The problem can be in our own code, in a colleague’s, or in some library or infrastructure we depend upon. Often it’s a subtle and confusing mix, comprising multiple interactions running right through our software and hardware stack.

It can be difficult to get from symptoms — like a problem report or a stack trace — to causes. It’s something we tend to learn on the job and unevenly, rather than in a systematic way. But debugging quickly and effectively is learnable, just like everything else in technology.


We can work back from the symptoms in an iterative series of steps. Or we can start at the “top,” where the system began its work, and follow code down to form a model of the problem.

Whatever the approach, the method is more or less scientific:

  • Look at the facts we have
  • Try to reason about the state the system was in when it broke
  • Form a hypothesis about what happened
  • Test it, using existing telemetry or new code, changing one thing at a time
  • Repeat the process until you find the error


In a discussion of debugging across our engineering teams, Marc gave a great example illustrating this approach:

Last week I was debugging a strange RabbitMQ issue where messages were not being delivered as part of a migration between two clusters.

  • Fact: The message was not delivered.
  • Hypothesis: The message was not sent.

Looking at logs, I could see a line from immediately before the message was sent, and I could see no indications of an error or an exception sending the message.

  • Fact: The message was sent to the queue.
  • Hypothesis: The message was sent but not delivered.

Perhaps the exchange was not connected to the queue. So we opened the RabbitMQ UI and inspected the configuration. The queue binding on the new RabbitMQ cluster looked legit, yet it was behaving differently than the old cluster.

  • Fact: The queue is bound to the exchange.
  • Hypothesis: The topology on the two clusters is different in some way.

We looked at the old cluster on the web UI in one browser tab, and the new cluster in another tab, and flicked between the two tabs to see what was different. We saw a difference with routing keys.

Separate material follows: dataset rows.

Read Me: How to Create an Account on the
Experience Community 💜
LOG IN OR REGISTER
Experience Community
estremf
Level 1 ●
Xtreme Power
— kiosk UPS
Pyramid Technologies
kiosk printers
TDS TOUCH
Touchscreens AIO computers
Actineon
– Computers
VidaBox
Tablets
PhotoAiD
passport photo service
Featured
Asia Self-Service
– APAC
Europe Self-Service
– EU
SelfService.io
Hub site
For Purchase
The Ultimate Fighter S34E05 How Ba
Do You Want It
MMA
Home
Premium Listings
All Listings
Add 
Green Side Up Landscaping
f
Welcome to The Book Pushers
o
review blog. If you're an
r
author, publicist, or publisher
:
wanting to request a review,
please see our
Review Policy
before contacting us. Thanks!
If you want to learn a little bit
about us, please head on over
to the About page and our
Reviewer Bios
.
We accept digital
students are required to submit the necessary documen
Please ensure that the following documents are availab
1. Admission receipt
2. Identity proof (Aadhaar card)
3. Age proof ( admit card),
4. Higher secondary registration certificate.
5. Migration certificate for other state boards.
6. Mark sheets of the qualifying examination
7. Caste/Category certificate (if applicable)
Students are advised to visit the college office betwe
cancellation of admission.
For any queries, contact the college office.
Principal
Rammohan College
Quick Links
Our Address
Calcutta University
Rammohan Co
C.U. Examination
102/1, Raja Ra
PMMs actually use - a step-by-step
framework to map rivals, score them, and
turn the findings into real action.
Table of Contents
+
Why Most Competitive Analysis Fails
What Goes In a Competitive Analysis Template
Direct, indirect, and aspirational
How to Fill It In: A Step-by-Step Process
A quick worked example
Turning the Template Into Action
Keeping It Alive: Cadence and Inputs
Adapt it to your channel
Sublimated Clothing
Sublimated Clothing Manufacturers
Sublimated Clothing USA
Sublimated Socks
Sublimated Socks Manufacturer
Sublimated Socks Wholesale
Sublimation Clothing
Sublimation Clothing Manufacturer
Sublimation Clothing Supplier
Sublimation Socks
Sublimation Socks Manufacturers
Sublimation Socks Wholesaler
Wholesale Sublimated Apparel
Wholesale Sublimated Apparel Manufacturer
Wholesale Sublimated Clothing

  • Facts: The old cluster had a routing-key defined for a queue binding, the new cluster did not. When we set up the old queue binding, we did it manually, whereas the new binding was set up in configuration management.
  • Hypothesis: The configuration management code is not setting the bindings up correctly.

This was easy to confirm and fix.


It takes practice to restrict ourselves to just the facts when forming hypotheses. A common error is to assume, without evidence, that if we saw X, then Y must be true too, and then to hypothesize from a position of “X and Y.”

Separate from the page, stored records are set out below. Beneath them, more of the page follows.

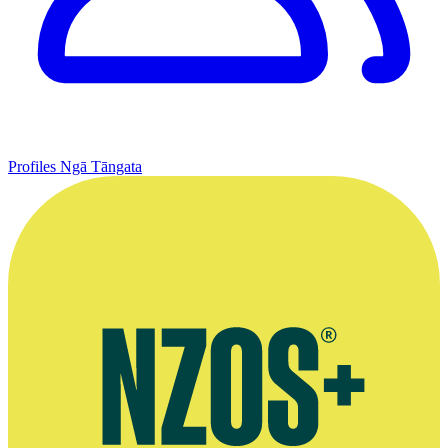
Profiles
Ngā Tāngata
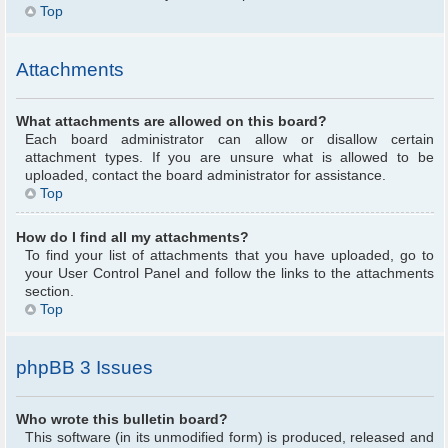
Top
Attachments
What attachments are allowed on this board?
Each board administrator can allow or disallow certain
attachment types. If you are unsure what is allowed to be
uploaded, contact the board administrator for assistance.
Top
How do I find all my attachments?
To find your list of attachments that you have uploaded, go to
your User Control Panel and follow the links to the attachments
section.
Top
phpBB 3 Issues
Who wrote this bulletin board?
This software (in its unmodified form) is produced, released and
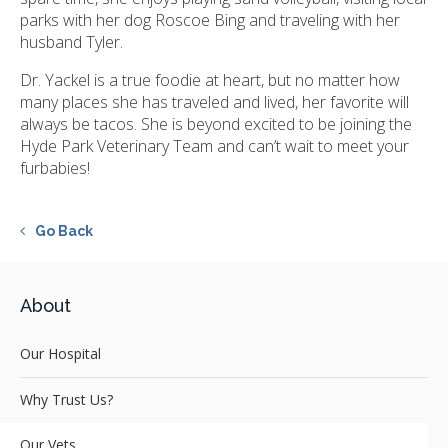
parks with her dog Roscoe Bing and traveling with her
husband Tyler.
Dr. Yackel is a true foodie at heart, but no matter how
many places she has traveled and lived, her favorite will
always be tacos. She is beyond excited to be joining the
Hyde Park Veterinary Team and can’t wait to meet your
furbabies!
Go Back
About
Our Hospital
Why Trust Us?
Our Vets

For example, we might see a set of tasks failing to make progress, assume the problem is capacity, and immediately scale up. However, if the problem is contention on a queue shared by our tasks, we only make it worse. This is an assumption we could have checked first.

On the other hand, experience can allow us to shortcut some hypotheses and move faster towards an answer. It’s a balance: educated guesses are great, but it’s vital that we make our assumptions explicit and validate our guesses before moving on.

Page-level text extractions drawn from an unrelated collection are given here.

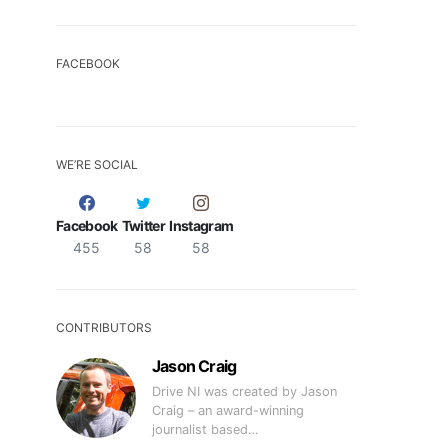
FACEBOOK
WE’RE SOCIAL
Facebook
Twitter
Instagram
455
58
58
CONTRIBUTORS
Jason Craig
Drive NI was created by Jason
Craig – an award-winning
journalist based…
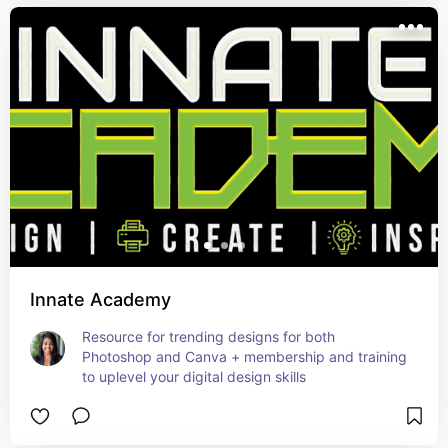
Innate Academy
Resource for trending designs for both 
Photoshop and Canva + membership and training 
to uplevel your digital design skills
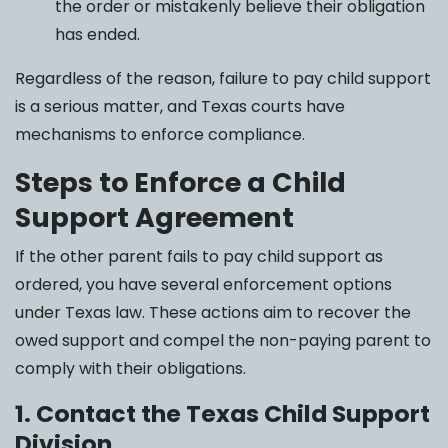
the order or mistakenly believe their obligation
has ended.
Regardless of the reason, failure to pay child support
is a serious matter, and Texas courts have
mechanisms to enforce compliance.
Steps to Enforce a Child
Support Agreement
If the other parent fails to pay child support as
ordered, you have several enforcement options
under Texas law. These actions aim to recover the
owed support and compel the non-paying parent to
comply with their obligations.
1. Contact the Texas Child Support
Division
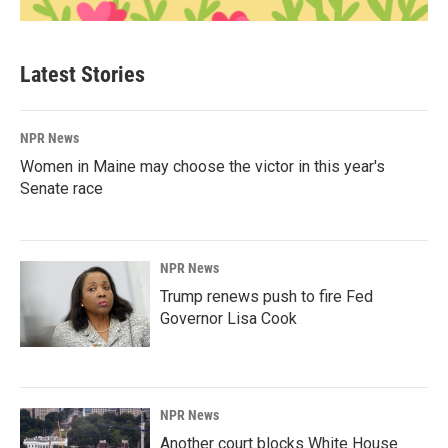
Latest Stories
NPR News
Women in Maine may choose the victor in this year's
Senate race
NPR News
Trump renews push to fire Fed
Governor Lisa Cook
NPR News
Another court blocks White House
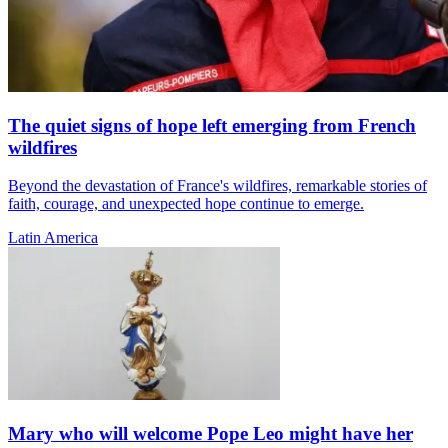
The quiet signs of hope left emerging from French
wildfires
Beyond the devastation of France's wildfires, remarkable stories of
faith, courage, and unexpected hope continue to emerge.
Latin America
Mary who will welcome Pope Leo might have her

Sometimes, especially for issues that are hard to reproduce, we will realize that we don’t currently have the information to test our hypotheses. Then, the trick is to get new tooling or telemetry in place so we can get it next time.

Write it down

It’s valuable to take notes as we go, particularly over a long investigation:

  • Looking back at early hypotheses once we’ve gathered more data and filled in our mental model of the system, or with fresh eyes the following day, can expose incorrect assumptions and be a powerful source of new ideas.
  • When we try to write down a clear explanation of something difficult, it helps us dig beyond the surface details and highlights the parts we don’t really understand.
  • Having notes to share makes it easier to bring others up to speed. Debugging, like programming, works best as a team sport!

Getting better

Like many skills, debugging rewards close attention, a little introspection about method, and learning alongside others. Try out the method above, look out for the pitfalls, and share your work with colleagues and friends. Read the resources below for some more context and ideas.

Debugging is a first-order skill for software engineers. As a challenge we face every day, any effort we put into getting better at it pays us back again and again.